Question

The electric field intensity just sufficient to balance the earth’s gravitational attraction of an electron will be:
(Given mass and charge of an electron respectively are $9.1 \times {10^{ - 31}}kg$ and $1.6 \times {10^{ - 19}}C$ )

Answer 1

Hint: The force on the electron exerted by the field is qE and the gravitational force acting on the electron is mg.
We know the two forces acting on the electron are that exerted by the field and the gravitational force. So, we will equate the forces and find out the electric field intensity.

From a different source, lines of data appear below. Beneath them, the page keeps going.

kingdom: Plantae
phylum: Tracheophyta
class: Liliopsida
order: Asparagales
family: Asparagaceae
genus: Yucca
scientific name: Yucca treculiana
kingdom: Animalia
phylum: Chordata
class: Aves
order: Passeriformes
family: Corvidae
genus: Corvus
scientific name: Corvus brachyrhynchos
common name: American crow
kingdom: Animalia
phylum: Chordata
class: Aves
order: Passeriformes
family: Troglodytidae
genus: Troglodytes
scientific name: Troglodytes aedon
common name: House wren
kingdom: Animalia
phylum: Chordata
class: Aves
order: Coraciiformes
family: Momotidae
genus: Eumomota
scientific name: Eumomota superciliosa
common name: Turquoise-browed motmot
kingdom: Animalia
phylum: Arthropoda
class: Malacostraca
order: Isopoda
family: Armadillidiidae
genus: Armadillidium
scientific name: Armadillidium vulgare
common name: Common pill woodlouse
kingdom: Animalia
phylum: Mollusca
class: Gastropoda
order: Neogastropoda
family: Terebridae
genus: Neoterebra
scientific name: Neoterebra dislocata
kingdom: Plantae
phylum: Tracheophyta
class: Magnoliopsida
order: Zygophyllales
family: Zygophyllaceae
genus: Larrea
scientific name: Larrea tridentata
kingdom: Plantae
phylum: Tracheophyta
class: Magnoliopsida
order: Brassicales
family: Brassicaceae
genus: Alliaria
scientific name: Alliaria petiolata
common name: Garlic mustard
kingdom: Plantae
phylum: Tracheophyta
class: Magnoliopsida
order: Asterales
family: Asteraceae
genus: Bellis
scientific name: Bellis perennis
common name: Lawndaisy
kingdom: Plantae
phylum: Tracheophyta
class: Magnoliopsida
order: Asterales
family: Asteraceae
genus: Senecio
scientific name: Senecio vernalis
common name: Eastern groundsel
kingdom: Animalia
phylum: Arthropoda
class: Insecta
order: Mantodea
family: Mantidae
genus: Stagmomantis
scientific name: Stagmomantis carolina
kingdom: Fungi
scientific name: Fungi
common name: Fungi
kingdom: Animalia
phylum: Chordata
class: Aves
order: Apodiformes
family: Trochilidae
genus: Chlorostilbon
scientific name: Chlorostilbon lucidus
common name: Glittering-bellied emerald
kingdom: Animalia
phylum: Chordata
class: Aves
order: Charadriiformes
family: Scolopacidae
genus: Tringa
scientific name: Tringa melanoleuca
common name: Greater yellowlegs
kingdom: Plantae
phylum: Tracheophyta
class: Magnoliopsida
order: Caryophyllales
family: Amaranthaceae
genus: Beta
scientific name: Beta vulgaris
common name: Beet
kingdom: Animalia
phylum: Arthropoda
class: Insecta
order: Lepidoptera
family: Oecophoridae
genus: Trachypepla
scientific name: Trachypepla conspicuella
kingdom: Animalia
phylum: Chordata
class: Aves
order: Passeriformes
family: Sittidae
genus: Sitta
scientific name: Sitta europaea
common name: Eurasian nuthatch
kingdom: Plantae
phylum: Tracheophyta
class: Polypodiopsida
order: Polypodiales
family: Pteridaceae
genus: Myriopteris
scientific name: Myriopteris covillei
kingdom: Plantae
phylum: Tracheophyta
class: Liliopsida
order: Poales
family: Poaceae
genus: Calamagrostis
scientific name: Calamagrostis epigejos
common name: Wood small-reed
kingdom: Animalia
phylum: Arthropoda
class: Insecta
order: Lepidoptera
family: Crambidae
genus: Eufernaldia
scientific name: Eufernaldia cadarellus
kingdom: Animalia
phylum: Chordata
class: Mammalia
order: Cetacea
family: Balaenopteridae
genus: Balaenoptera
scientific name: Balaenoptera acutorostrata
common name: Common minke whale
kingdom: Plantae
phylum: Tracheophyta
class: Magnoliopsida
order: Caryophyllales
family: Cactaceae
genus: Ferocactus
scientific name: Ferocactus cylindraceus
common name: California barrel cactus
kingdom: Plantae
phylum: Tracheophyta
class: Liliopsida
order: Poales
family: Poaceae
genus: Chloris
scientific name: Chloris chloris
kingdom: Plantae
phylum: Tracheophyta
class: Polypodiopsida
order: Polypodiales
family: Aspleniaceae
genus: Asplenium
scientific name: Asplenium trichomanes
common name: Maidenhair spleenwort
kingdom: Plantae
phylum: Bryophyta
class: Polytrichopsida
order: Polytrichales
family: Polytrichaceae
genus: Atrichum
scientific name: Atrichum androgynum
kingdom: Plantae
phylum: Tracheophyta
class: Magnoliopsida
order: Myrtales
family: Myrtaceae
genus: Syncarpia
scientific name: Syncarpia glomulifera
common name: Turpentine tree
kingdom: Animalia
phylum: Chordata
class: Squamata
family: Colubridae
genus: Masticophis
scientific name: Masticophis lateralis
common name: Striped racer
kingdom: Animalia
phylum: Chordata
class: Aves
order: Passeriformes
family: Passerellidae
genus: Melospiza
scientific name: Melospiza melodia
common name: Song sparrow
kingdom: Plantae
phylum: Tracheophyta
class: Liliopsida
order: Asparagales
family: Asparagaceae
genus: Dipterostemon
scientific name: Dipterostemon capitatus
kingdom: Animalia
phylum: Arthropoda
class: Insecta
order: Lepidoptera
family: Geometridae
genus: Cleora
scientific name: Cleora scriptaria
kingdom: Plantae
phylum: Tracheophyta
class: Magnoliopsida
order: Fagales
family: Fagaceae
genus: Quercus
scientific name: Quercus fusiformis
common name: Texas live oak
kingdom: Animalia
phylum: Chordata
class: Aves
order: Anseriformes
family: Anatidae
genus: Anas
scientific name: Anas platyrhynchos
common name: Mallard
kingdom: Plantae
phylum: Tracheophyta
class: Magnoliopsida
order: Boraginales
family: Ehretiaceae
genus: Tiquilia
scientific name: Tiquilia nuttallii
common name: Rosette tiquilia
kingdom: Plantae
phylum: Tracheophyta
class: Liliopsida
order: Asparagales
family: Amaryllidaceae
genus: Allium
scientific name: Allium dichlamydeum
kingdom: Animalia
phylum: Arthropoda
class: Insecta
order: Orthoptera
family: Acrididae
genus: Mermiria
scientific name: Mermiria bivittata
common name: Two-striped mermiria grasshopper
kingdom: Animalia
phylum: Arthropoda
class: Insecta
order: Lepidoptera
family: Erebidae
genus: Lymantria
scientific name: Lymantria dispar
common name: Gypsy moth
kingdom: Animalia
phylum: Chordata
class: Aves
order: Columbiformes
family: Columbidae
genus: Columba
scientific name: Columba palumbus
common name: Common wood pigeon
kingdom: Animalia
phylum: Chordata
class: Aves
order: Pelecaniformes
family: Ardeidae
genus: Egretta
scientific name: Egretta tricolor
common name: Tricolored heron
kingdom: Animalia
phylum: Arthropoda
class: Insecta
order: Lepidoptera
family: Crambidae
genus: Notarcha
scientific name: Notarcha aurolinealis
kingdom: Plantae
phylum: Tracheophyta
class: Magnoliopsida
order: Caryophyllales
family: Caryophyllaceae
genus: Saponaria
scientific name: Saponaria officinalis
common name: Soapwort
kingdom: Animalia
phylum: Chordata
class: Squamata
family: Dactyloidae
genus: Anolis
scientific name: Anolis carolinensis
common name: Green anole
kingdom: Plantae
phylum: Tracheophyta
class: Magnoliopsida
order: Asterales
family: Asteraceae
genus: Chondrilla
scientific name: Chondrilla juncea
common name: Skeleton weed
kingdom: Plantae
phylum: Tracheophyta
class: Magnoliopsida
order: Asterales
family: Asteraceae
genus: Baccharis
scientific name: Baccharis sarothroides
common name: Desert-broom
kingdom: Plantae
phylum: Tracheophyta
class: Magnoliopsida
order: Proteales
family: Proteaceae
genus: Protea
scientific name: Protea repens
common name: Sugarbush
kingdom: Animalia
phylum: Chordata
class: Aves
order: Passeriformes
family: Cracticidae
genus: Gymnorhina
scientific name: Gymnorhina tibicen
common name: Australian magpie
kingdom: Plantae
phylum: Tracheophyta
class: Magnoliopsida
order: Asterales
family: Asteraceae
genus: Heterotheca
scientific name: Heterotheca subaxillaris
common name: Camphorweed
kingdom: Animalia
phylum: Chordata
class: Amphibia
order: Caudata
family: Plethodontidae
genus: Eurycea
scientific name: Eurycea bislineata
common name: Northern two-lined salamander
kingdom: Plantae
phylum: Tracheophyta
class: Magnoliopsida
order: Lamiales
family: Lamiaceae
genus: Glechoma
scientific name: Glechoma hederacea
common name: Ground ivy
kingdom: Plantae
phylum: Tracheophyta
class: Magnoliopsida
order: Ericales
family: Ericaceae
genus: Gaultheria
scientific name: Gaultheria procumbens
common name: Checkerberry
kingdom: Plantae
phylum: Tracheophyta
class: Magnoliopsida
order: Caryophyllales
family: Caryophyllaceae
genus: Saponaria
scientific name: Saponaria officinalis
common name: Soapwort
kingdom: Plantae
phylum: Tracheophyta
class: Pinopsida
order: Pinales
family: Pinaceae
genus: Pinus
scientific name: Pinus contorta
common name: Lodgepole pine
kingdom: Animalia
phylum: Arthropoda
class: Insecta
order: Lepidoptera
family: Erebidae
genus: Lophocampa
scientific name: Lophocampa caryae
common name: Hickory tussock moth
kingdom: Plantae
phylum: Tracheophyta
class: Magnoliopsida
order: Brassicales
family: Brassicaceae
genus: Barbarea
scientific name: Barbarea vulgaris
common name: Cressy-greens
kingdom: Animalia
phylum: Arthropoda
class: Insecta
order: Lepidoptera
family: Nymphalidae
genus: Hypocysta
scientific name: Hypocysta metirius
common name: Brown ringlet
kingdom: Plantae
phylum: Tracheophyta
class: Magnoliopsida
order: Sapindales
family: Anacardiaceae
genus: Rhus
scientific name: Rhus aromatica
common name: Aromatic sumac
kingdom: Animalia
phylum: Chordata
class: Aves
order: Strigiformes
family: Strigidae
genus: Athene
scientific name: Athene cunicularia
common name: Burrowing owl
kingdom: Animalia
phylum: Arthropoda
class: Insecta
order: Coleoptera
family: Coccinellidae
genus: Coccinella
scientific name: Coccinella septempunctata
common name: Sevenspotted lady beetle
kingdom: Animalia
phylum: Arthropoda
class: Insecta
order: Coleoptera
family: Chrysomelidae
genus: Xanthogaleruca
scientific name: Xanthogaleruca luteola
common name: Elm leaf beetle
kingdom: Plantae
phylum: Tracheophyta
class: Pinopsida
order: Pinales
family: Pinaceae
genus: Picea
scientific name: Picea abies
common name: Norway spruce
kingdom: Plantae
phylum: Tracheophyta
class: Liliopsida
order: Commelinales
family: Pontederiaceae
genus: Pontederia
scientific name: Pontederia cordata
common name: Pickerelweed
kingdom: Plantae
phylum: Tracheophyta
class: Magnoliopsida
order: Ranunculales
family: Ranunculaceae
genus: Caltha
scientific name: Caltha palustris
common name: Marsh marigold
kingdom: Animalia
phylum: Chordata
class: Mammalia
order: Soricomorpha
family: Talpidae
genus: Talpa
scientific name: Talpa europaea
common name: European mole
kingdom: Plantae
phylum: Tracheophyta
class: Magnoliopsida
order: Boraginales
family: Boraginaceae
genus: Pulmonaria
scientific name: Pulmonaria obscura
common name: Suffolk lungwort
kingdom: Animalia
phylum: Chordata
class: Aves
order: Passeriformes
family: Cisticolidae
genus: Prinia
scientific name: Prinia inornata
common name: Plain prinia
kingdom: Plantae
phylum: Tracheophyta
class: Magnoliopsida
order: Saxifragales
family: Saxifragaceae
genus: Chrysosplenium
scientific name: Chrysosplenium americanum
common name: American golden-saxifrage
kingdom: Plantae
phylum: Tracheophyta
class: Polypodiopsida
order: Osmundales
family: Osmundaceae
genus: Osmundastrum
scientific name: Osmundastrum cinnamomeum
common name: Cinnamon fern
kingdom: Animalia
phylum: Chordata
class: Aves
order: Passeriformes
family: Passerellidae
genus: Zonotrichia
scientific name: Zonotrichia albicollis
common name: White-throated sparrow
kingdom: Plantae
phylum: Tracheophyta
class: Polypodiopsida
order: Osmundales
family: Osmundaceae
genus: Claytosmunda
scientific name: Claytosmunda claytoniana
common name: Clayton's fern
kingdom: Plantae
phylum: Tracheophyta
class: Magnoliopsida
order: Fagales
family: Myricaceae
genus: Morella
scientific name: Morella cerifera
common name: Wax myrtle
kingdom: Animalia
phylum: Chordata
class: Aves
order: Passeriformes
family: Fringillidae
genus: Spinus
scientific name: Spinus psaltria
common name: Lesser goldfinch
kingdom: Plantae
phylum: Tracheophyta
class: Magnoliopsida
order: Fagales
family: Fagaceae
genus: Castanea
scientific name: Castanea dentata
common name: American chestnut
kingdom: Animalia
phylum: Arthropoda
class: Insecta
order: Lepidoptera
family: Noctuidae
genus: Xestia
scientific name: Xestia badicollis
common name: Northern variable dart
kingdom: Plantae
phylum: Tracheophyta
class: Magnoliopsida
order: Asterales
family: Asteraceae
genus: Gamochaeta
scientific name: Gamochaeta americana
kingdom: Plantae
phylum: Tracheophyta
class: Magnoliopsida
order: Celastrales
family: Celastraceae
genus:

Complete step by step answer:
We will first equate the forces acting on the electron that is,
 \[qE = mg\]
Where q = charge of electron
E= electric field
m=mass of electron which is equal to $9.1 \times {10^{ - 31}}kg$
g=acceleration due to gravity which is equal to $10$
So, substituting the given values in the above equation,
 \[qE = mg\]
 $ - eE = mg$
as charge on electron is equal to –e
 $E = - \dfrac{{9.1 \times {{10}^{ - 31}} \times 10}}{{1.6 \times {{10}^{ - 19}}}} = - 5.6 \times {10^{ - 11}}\frac{N}{C}$
Therefore, the electric field required to balance the earth’s gravitational attraction on an electron is
 $ - 5.6 \times {10^{ - 11}}\frac{N}{C}$

Hence the correct solution is option A

Additional information:
Both electric and gravitational fields are similar in many ways such as they both involve magnitude and direction and they impart forces between objects.

Note:
The direction of force on an electron will be in the opposite direction to the electric field as the electron is a negatively charged particle so we should be careful while assigning the direction of attractive forces on the electron. The direction of gravitational force is a vector pointing downwards. If the question involved proton force it would be in the same direction as the electric field.